Tesla (TSLA), originally recommended by Mike Cintolo in Cabot Top Ten Trader, is the portfolio’s second Heritage Stock (big profits and big potential) and it’s certainly been a star this year, propelled by fundamental developments, changes of investor sentiment and short-covering. Last week the stock tagged 945, nearly equaling its blowoff high of 969 of February 4, and now it’s pulled back slightly. Downside potential from here is 720 (the 25-day moving average) or 580 (the 50-day moving average) so if you’ve got profits, you could consider partial profit-taking. HOLD.

Trulieve (TCNNF), originally recommended by yours truly in Cabot Marijuana Investor, is the market leader in Florida, with 45 medical dispensaries, as well as nascent operations in California, Massachusetts and Connecticut. But the stock remains mired in a basing formation, with support at 10, as the sector prepares for its next uptrend. If you don’t own it, you could buy some here. BUY.

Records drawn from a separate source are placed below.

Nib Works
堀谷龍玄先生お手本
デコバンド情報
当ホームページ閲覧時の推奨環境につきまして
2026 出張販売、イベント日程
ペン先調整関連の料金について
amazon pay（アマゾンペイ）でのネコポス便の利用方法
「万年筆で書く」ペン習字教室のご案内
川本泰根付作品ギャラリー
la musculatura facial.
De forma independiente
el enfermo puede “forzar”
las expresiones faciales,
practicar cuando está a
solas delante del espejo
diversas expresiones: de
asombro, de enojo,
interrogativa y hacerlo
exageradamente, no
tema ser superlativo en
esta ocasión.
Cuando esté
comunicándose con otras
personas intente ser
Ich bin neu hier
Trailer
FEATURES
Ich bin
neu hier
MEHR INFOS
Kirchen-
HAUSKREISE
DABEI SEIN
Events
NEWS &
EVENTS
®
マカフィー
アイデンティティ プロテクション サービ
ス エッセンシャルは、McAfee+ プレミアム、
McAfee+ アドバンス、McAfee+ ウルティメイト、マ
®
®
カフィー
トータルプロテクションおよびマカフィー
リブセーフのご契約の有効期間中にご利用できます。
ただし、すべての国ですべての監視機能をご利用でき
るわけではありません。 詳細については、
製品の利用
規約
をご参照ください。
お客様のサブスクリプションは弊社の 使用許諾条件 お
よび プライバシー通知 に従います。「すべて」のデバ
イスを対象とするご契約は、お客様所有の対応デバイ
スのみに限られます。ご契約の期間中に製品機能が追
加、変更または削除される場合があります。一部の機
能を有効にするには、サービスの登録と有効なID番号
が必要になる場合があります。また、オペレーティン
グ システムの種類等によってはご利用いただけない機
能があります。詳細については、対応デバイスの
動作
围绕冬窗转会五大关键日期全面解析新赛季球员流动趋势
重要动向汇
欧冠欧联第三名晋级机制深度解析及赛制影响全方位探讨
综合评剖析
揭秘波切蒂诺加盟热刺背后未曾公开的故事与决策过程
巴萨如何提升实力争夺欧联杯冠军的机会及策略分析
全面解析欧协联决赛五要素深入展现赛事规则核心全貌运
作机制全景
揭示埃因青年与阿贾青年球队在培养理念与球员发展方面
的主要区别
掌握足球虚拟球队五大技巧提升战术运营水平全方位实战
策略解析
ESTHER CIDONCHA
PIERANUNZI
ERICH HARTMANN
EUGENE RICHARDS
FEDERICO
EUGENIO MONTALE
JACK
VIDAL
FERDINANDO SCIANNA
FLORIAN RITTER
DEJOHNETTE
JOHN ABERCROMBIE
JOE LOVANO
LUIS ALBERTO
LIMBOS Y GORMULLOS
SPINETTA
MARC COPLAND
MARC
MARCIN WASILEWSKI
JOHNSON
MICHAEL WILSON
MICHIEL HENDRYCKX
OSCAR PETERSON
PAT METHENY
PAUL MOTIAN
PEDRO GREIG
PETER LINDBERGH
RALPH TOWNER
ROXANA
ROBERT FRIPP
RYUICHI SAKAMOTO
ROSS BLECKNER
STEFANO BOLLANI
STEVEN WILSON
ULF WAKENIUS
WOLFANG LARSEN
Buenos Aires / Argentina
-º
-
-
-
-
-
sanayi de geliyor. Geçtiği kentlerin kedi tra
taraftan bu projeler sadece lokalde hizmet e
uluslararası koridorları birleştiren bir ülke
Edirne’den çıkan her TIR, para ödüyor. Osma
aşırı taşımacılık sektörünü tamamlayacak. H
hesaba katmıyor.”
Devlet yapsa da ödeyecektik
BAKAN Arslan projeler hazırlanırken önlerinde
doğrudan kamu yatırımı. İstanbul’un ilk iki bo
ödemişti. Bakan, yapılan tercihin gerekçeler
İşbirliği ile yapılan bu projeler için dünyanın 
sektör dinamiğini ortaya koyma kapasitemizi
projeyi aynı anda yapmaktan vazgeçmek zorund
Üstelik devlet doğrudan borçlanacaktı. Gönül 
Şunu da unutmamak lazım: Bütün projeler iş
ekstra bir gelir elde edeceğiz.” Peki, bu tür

Vertex Pharmaceuticals (VRTX), originally recommended by Mike Cintolo in Cabot Growth Investor, hit a record highs last Tuesday and has pulled back slightly since. In last week’s update, Mike wrote, “VRTX remains a bit choppy, but is also in a solid uptrend. We’re fine picking up shares here or (preferably) on dips, as the rapid and reliable growth profile should keep big investors interested, especially on dips. BUY.

Virgin Galactic (SPCE), originally recommended by Carl Delfeld in Cabot Global Stocks Explorer, is a one-of-a-kind stock—the only investment the public can make into a company that will take paying passengers into space. In last week’s update, published on the exact day the stock hit 42.5 and then reversed lower, Carl wrote, “I suggest that SPCE owners sell one-third of their shares to lock in some profits. This week the company announced the relocation of the VSS Unity to Spaceport America to engage in the final stages of its flight test program. This will begin with a number of initial captive carry and glide flights from the new operating base in New Mexico, allowing the spaceflight operations team to get familiar with the airspace and ground control. Then the team will carry out a number of rocket-powered test flights from Spaceport America to continue the evaluation of VSS Unity’s performance in preparation for the start of commercial spaceflight operations. The company has reservations from over 600 people in 60 countries, accounting for $80 million in deposits and $120 million in potential revenue. Sir Richard Branson confirms that space tourism flights will begin within a year and he expects profitability by 2021.” BUY.


The next Cabot Stock of the Week issue will be published on March 2, 2020.